# Gun Season 10 pt.



## Lewis (Apr 5, 2004)

This buck was up for some late rutting activity. He came past my stand yesterday afternoon harassing a group of does. One shot from the Rem 870 and he went about 20 yards.


----------



## Lewis (Apr 5, 2004)

I'm liking the brow tines on this one.


----------



## Lundy (Apr 5, 2004)

Nice buck Lewis!


----------



## squidlips2020 (Jul 3, 2012)

Yeah those are nice brow times. Congrats nice buck!
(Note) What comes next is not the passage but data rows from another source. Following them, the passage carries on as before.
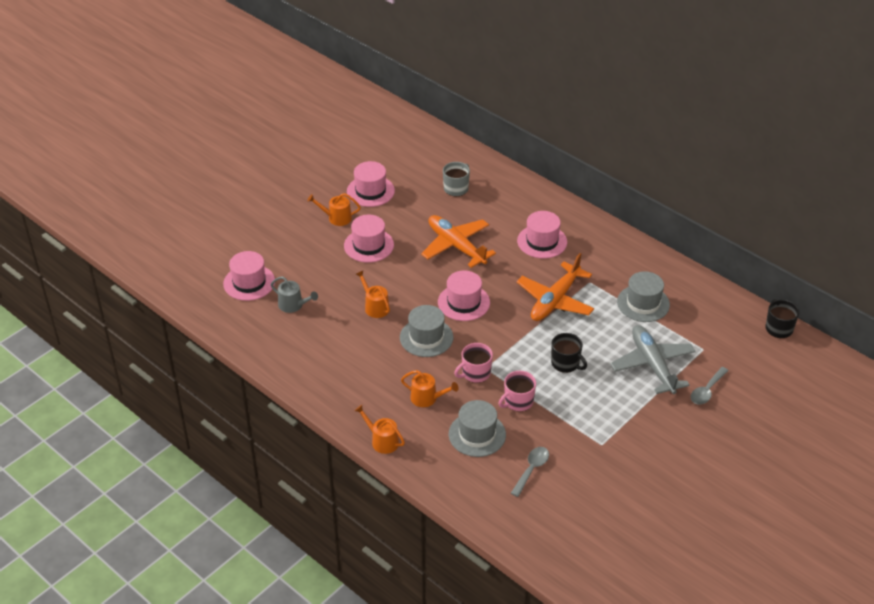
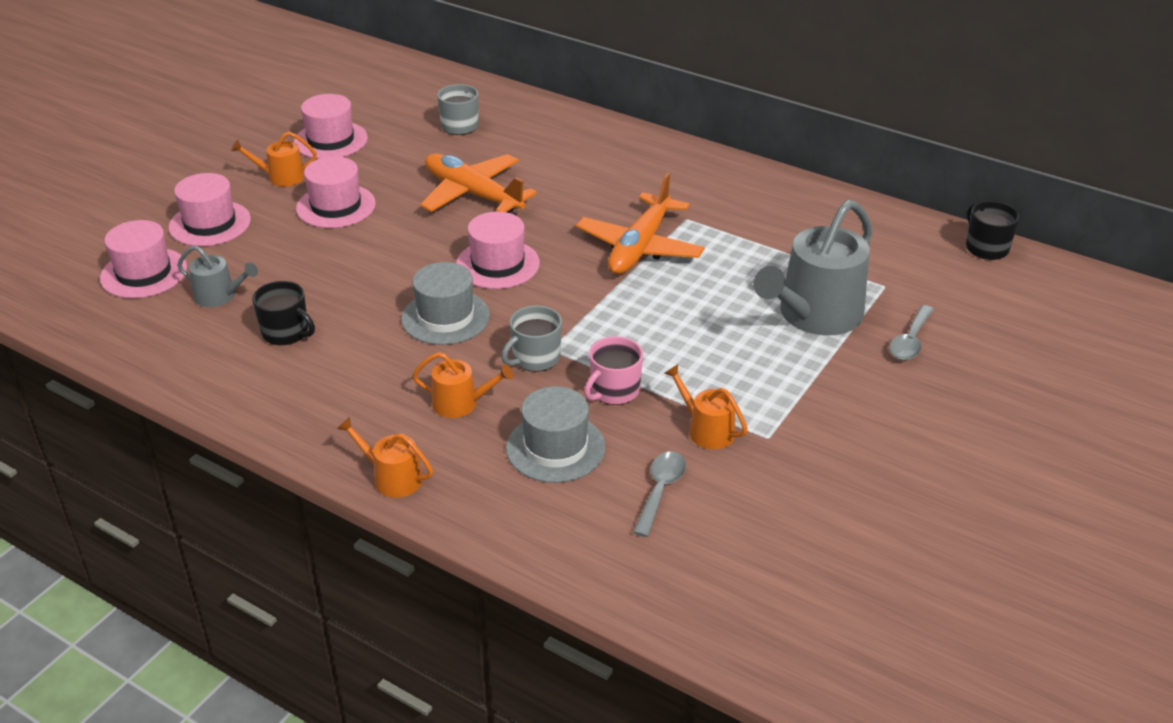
camera: 10 degrees left, 5 degrees down
(375, 307) = (355, 284): orange watering can -> orange watering can (706, 430)
(475, 373) = (535, 358): pink mug -> grey mug
(542, 241) = (602, 176): pink hat -> pink hat (210, 223)
(566, 363) = (678, 328): black mug -> black mug (286, 332)
(643, 303) = (775, 237): grey hat -> none
(652, 365) = (814, 315): grey plane -> grey watering can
Sent from my iPhone using Ohub Campfire


----------



## jonnythfisherteen2 (Mar 5, 2011)

Nice buck! I like your garage. Im amazed that theres no blood on the floor.


----------



## Fisherman 3234 (Sep 8, 2008)

Awesome Buck for sure!!! Congratulations!!!


----------



## lonewolf (Mar 4, 2010)

Nice buck!! Love the character


----------



## Bulldog1149 (Feb 26, 2006)

Good brow tines on that guy. Congrats. 


Posted using Outdoor Hub Campfire


----------



## canoe carp killer (Apr 2, 2014)

Great buck!!


Sent from my iPhone using Ohub Campfire


----------



## James F (Jul 2, 2005)

He won't be harassing does anymore! Nice.:!


----------



## Shortdrift (Apr 5, 2004)

Nice buck Lewis. Will be a nice addition to the others on the wall.


----------



## fastwater (Apr 1, 2014)

Nice buck. Like the brow tines as well. 

Congrats to ya!


----------



## Lewis (Apr 5, 2004)

Thanks all! Finally got the field photo to load. Representing OGF with the tobogan...lol


----------



## idontknow316 (Mar 21, 2008)

Nice deer!


----------



## lomssl (Mar 25, 2006)

Beautiful buck!!!:woot:


----------